* [INPUT DATA]
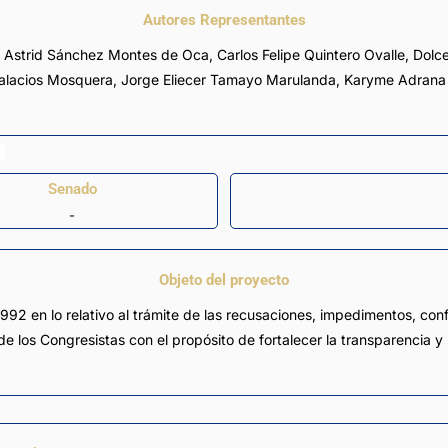
Autores Representantes
,
Astrid Sánchez Montes de Oca
,
Carlos Felipe Quintero Ovalle
,
Dolc
Palacios Mosquera
,
Jorge Eliecer Tamayo Marulanda
,
Karyme Adrana 
Senado
-
Objeto del proyecto
1992 en lo relativo al trámite de las recusaciones, impedimentos, conf
de los Congresistas con el propósito de fortalecer la transparencia y l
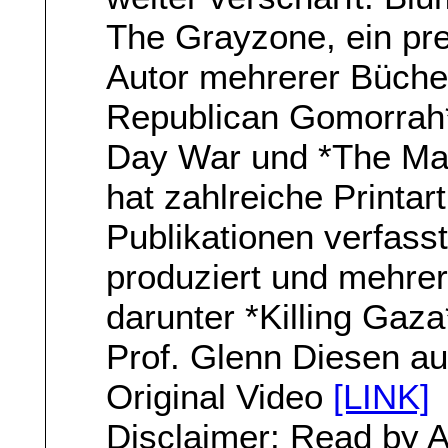
The Grayzone, ein pre
Autor mehrerer Bücher
Republican Gomorrah*,
Day War und *The Ma
hat zahlreiche Printar
Publikationen verfasst
produziert und mehre
darunter *Killing Gaza
Prof. Glenn Diesen a
Original Video
[LINK]
Disclaimer: Read by A.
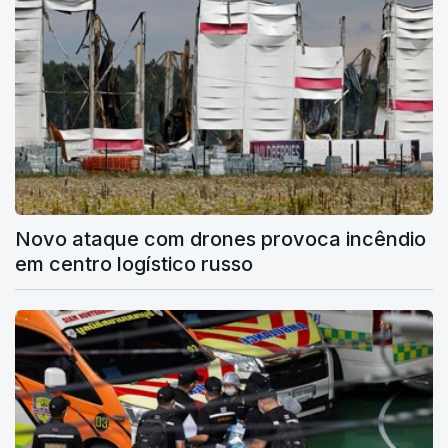
Novo ataque com drones provoca incêndio
em centro logístico russo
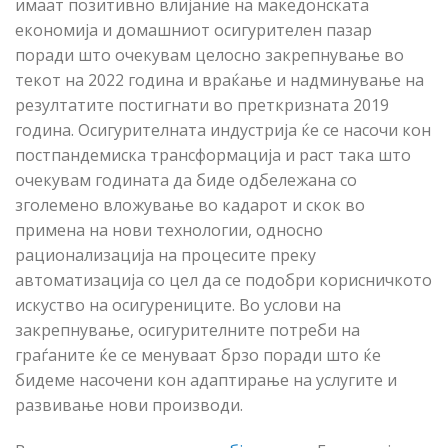
имаат позитивно влијание на македонската
економија и домашниот осигурителен пазар
поради што очекувам целосно закрепнување во
текот на 2022 година и враќање и надминување на
резултатите постигнати во преткризната 2019
година. Осигурителната индустрија ќе се насочи кон
постпандемиска трансформација и раст така што
очекувам годината да биде одбележана со
зголемено вложување во кадарот и скок во
примена на нови технологии, односно
рационализација на процесите преку
автоматизација со цел да се подобри корисничкото
искуство на осигурениците. Во услови на
закрепнување, осигурителните потреби на
граѓаните ќе се менуваат брзо поради што ќе
бидеме насочени кон адаптирање на услугите и
развивање нови производи.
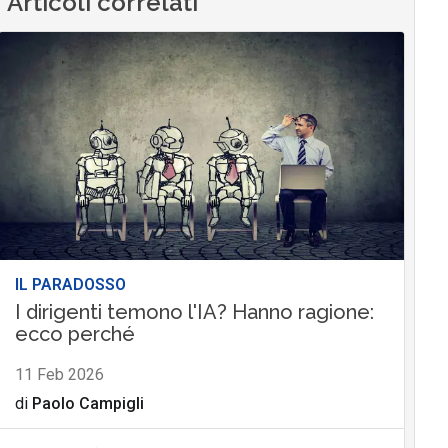
Articoli correlati
IL PARADOSSO
I dirigenti temono l'IA? Hanno ragione:
ecco perché
11 Feb 2026
di
Paolo Campigli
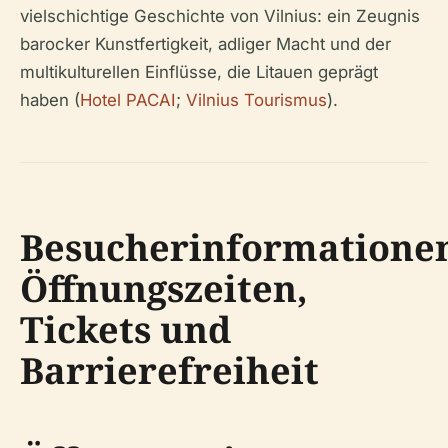
vielschichtige Geschichte von Vilnius: ein Zeugnis
barocker Kunstfertigkeit, adliger Macht und der
multikulturellen Einflüsse, die Litauen geprägt
haben (
Hotel PACAI
;
Vilnius Tourismus
).
Besucherinformatione
Öffnungszeiten,
Tickets und
Barrierefreiheit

* [WHAT NEEDS TO BE DONE]
Within the records above, count each line holding "очекувам". Write down only the number.

* [RESULT OF THIS EXERCISE]
2